As any American who has ever tried to make sense of a hospital bill or haggled with his insurance company over a payment can tell you, even for those who have decent coverage our system can be a bureaucratic nightmare. Singapore's system isn't perfect. It does suggest, however, that the Average Joe stands more to gain from a system where hospitals and doctors compete for patients, where patients have different price options for their hospital stays and appointments, and where they pay for some of it out of pocket.

Yes, a city-state with three million citizens has some advantages over a nation of more than 300 million people in 50 states.

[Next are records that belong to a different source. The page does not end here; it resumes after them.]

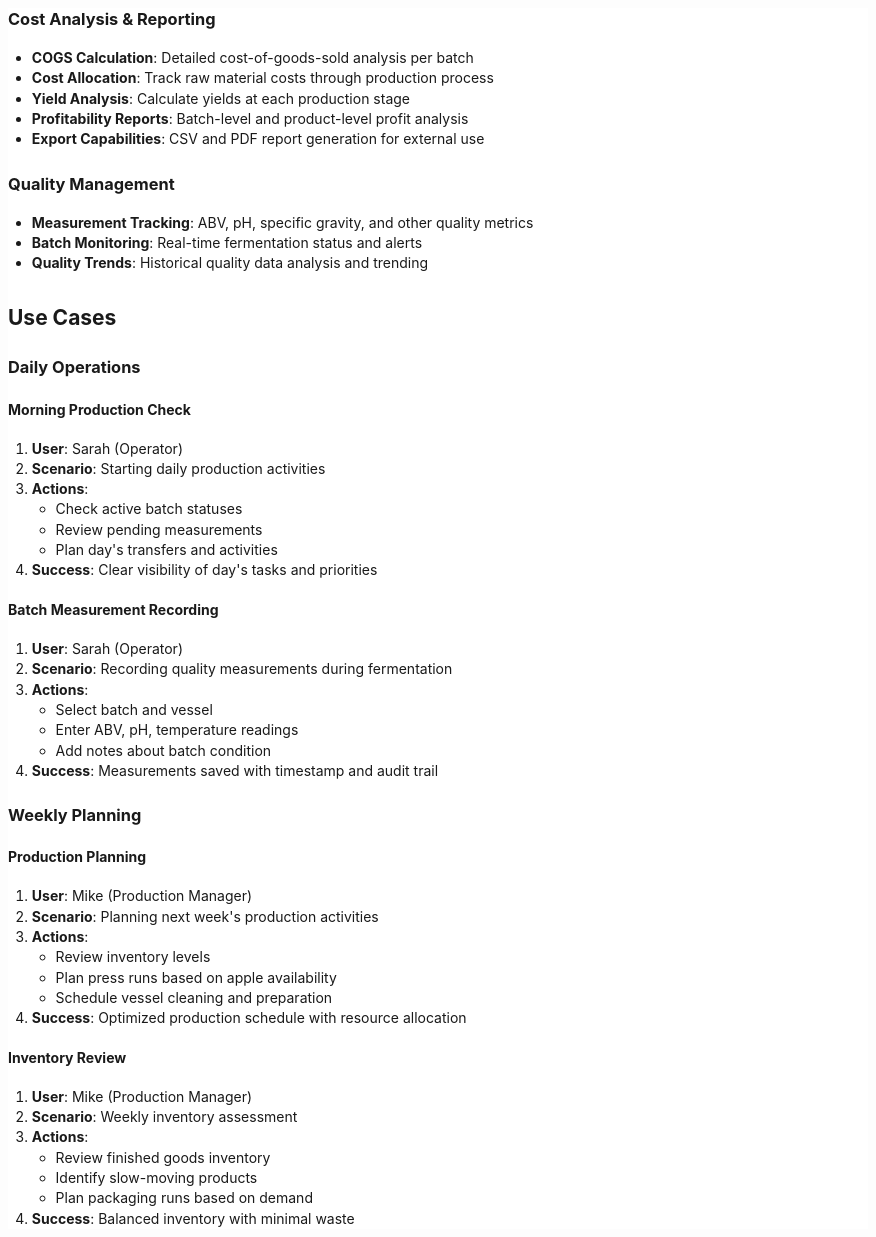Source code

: ### Cost Analysis & Reporting
- **COGS Calculation**: Detailed cost-of-goods-sold analysis per batch
- **Cost Allocation**: Track raw material costs through production process
- **Yield Analysis**: Calculate yields at each production stage
- **Profitability Reports**: Batch-level and product-level profit analysis
- **Export Capabilities**: CSV and PDF report generation for external use

### Quality Management
- **Measurement Tracking**: ABV, pH, specific gravity, and other quality metrics
- **Batch Monitoring**: Real-time fermentation status and alerts
- **Quality Trends**: Historical quality data analysis and trending

## Use Cases

### Daily Operations

#### Morning Production Check
1. **User**: Sarah (Operator)
2. **Scenario**: Starting daily production activities
3. **Actions**:
   - Check active batch statuses
   - Review pending measurements
   - Plan day's transfers and activities
4. **Success**: Clear visibility of day's tasks and priorities

#### Batch Measurement Recording
1. **User**: Sarah (Operator)
2. **Scenario**: Recording quality measurements during fermentation
3. **Actions**:
   - Select batch and vessel
   - Enter ABV, pH, temperature readings
   - Add notes about batch condition
4. **Success**: Measurements saved with timestamp and audit trail

### Weekly Planning

#### Production Planning
1. **User**: Mike (Production Manager)
2. **Scenario**: Planning next week's production activities
3. **Actions**:
   - Review inventory levels
   - Plan press runs based on apple availability
   - Schedule vessel cleaning and preparation
4. **Success**: Optimized production schedule with resource allocation

#### Inventory Review
1. **User**: Mike (Production Manager)
2. **Scenario**: Weekly inventory assessment
3. **Actions**:
   - Review finished goods inventory
   - Identify slow-moving products
   - Plan packaging runs based on demand
4. **Success**: Balanced inventory with minimal waste
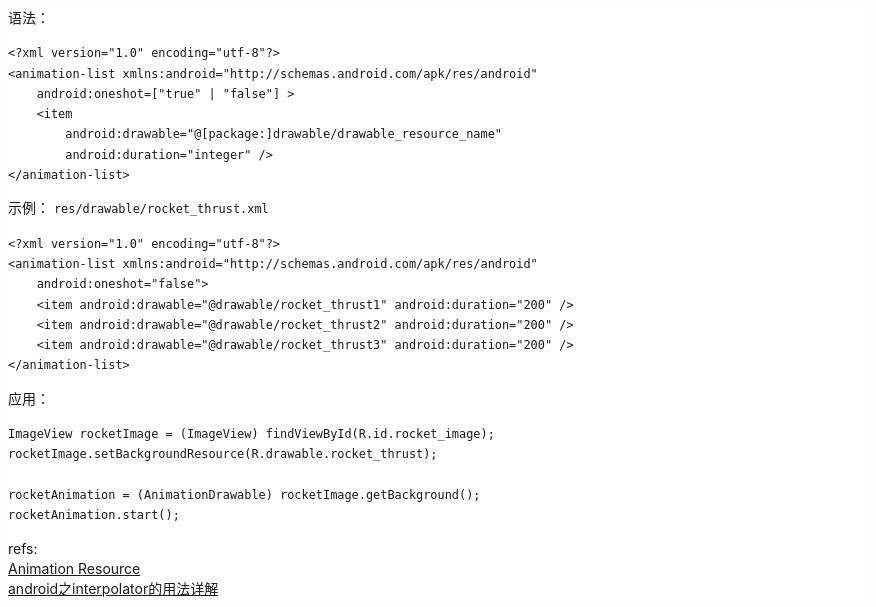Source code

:语法：

	<?xml version="1.0" encoding="utf-8"?>
	<animation-list xmlns:android="http://schemas.android.com/apk/res/android"
	    android:oneshot=["true" | "false"] >
	    <item
	        android:drawable="@[package:]drawable/drawable_resource_name"
	        android:duration="integer" />
	</animation-list>
示例： `res/drawable/rocket_thrust.xml`

	<?xml version="1.0" encoding="utf-8"?>
	<animation-list xmlns:android="http://schemas.android.com/apk/res/android"
	    android:oneshot="false">
	    <item android:drawable="@drawable/rocket_thrust1" android:duration="200" />
	    <item android:drawable="@drawable/rocket_thrust2" android:duration="200" />
	    <item android:drawable="@drawable/rocket_thrust3" android:duration="200" />
	</animation-list>
应用：

	ImageView rocketImage = (ImageView) findViewById(R.id.rocket_image);
	rocketImage.setBackgroundResource(R.drawable.rocket_thrust);

	rocketAnimation = (AnimationDrawable) rocketImage.getBackground();
	rocketAnimation.start();
refs:  
[Animation Resource](http://developer.android.com/guide/topics/resources/animation-resource.html#View)  
[android之interpolator的用法详解 ](http://blog.csdn.net/jason0539/article/details/16370405)  


[1]: http://developer.android.com/reference/android/animation/ValueAnimator.html
[2]: http://developer.android.com/reference/android/animation/ObjectAnimator.html
[3]: http://developer.android.com/reference/android/animation/AnimatorSet.html
[4]: http://developer.android.com/reference/android/view/animation/Animation.html
[5]: http://developer.android.com/guide/topics/resources/animation-resource.html#Tween
[6]: http://developer.android.com/reference/android/graphics/drawable/AnimationDrawable.html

Yes, health care in Singapore is hardly the laissez-faire ideal. Still, there's intervention and there's intervention: What makes Singapore's health care work is that it is designed to swim with the market and not against it.

In macro terms, that means Singaporeans spend only about 4% of GDP on health care—against 17% for the United States. At the same time, Singapore scores better than the U.S. on life expectancy, infant mortality, and other key international measures.

In his address to Congress last month, President Obama complained that "we spend one and a half times more per person on health care than any other country, but we aren't any healthier for it." That's a good point. ((But not an entirely VALID one, considering how those international measures of health care effectiveness are skewed...)) And the lessons Singapore has to offer suggests that what Americans need most in Washington today are fewer closed-door meetings and more open minds.